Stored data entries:
········

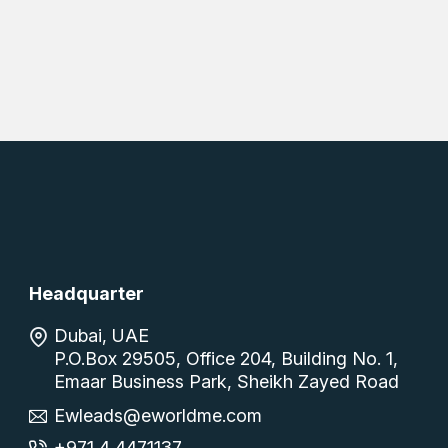
Headquarter
Dubai, UAE
P.O.Box 29505, Office 204, Building No. 1,
Emaar Business Park, Sheikh Zayed Road
Ewleads@eworldme.com
+971 4 4471137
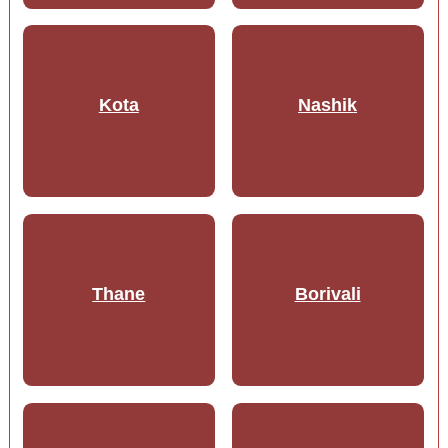
Kota
Nashik
Thane
Borivali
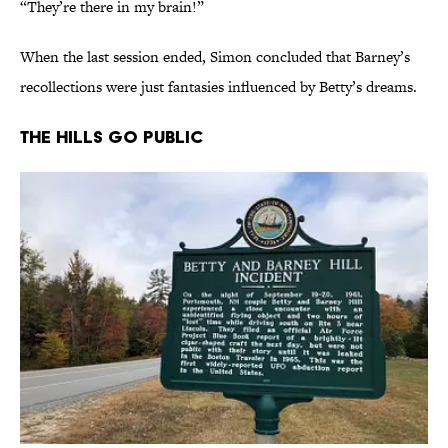
“They’re there in my brain!”
When the last session ended, Simon concluded that Barney’s
recollections were just fantasies influenced by Betty’s dreams.
The Hills Go Public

········

» Work to be completed
Leave out the pictures and retype every line above exactly.

» Solution to this task
Headquarter
Dubai, UAE
P.O.Box 29505, Office 204, Building No. 1,
Emaar Business Park, Sheikh Zayed Road
Ewleads@eworldme.com
+971 4 4471137
Kota
Nashik
Thane
Borivali
“They’re there in my brain!”
When the last session ended, Simon concluded that Barney’s
recollections were just fantasies influenced by Betty’s dreams.
The Hills Go Public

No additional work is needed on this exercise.